During the exam, I had the luxury of using gratuitous animation to reveal the six words as topics from the top down. I talked around the typical level of understanding of requirements for Clinical Information Systems in projects.

I argued that the further down the arrow you go (i.e. the more into the red) the more challenging it is for projects to determine requirements or that level. Indeed, the further into the red you move, more unaware people are of the importance of requirements at that level.

It seems we have strong tools for determining and describing the HOW to technically develop the software. These are “late stage” requirements, various UML diagrams, software design patterns, off the shelf components and the like. This is developer speak.

The WHAT starts moving into “early stage” user requirements — it is what the user is going to perform. What they do. They open a patient’s record. They dictate a consult letter… This level of granularity is something that gets captured fairly well too (you can see use cases spilling out of each what that people do). Still the granularity is challenging for complex systems. How many hundreds of pages of use cases are needed to fully capture functions for a hospital information system?

WHO refers to the user, of course. Often this is simply a list of “roles” that can do certain things (e.g. physicians prescribe, office assistants do not). But surely understanding the user is more than listing role types and making tables stating which use cases pertain to which users? Understanding who a user is is also important - what are their skills: can they type, how old are they, what are their background, their training, etc.

Understanding the user requires more physical contextual understanding of work. User personas are helpful here.

WHEN for me refers to when in the user’s workflow they do the things that they do, not so much the time of day. When also talks to the need to understand the interconnectedness of Whats (and Whos) — when do I diagnose a patient? Is it at the beginning of the visit when I pick my template or is it at the end, after I have documented my findings? It’s surprising that many systems provide you with fixed templates based on diagnoses that you won’t know until you’ve assessed a patient.

WHERE is actually easier to define and some might argue that it should be much higher up the chain. I’ve placed it lower on the list primarily because it is becoming very easy for the technical teams to fall back on “it’s a web app” so it can be “accessed from anywhere” and that is the end of the requirements for where. Clearly, though, there are differing requirements for if I am at home on call vs in the exam room with a patient.

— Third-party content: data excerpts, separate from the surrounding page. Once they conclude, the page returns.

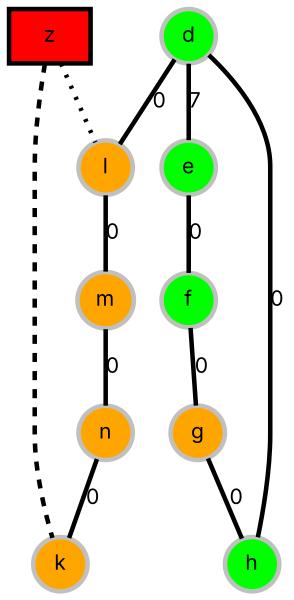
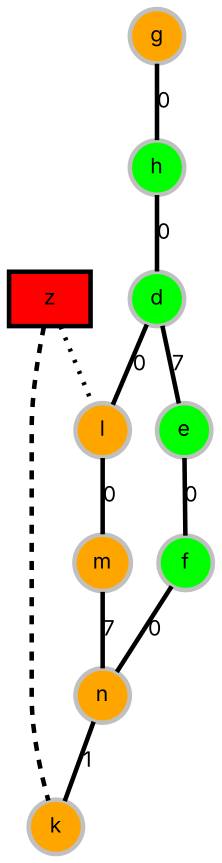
  graph {
    fixedsize=true
    fontname=Inter
    splines=true
    node [color=grey fillcolor=orange fontname=Inter penwidth=3 shape=circle style=filled]
    edge [color=black fontname=Inter penwidth=3]
    z [color=black fillcolor=red shape=box]
    k
    l
    m
    n
    d [fillcolor=green]
    e [fillcolor=green]
    f [fillcolor=green]
    g
    h [fillcolor=green]
    z -- k [style=dashed]
    z -- l [style=dotted]
    l -- m [label=0]
-   m -- n [label=0]
-   n -- k [label=0]
+   m -- n [label=7]
+   n -- k [label=1]
    d -- l [label=0]
    d -- e [label=7]
    e -- f [label=0]
-   f -- g [label=0]
+   f -- n [label=0]
    g -- h [label=0]
    h -- d [label=0]
  }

Who / When / Where cluster together into a physical context - and this is important to understand how well a system fits.

That leaves WHY. The why are the underlying motivators for action. They are, to me, the important sub-(con)text. Why do people do what they do? Why do we need to the system? These are the earliest requirements.

What I hope can be done is to focus on the WHY early on and develop a more detailed understanding of that level of motivation before developing the other five. The Whys are less transient and the right whys can help us reason about options for the whats and hows in later stages of requirements engineering and into design.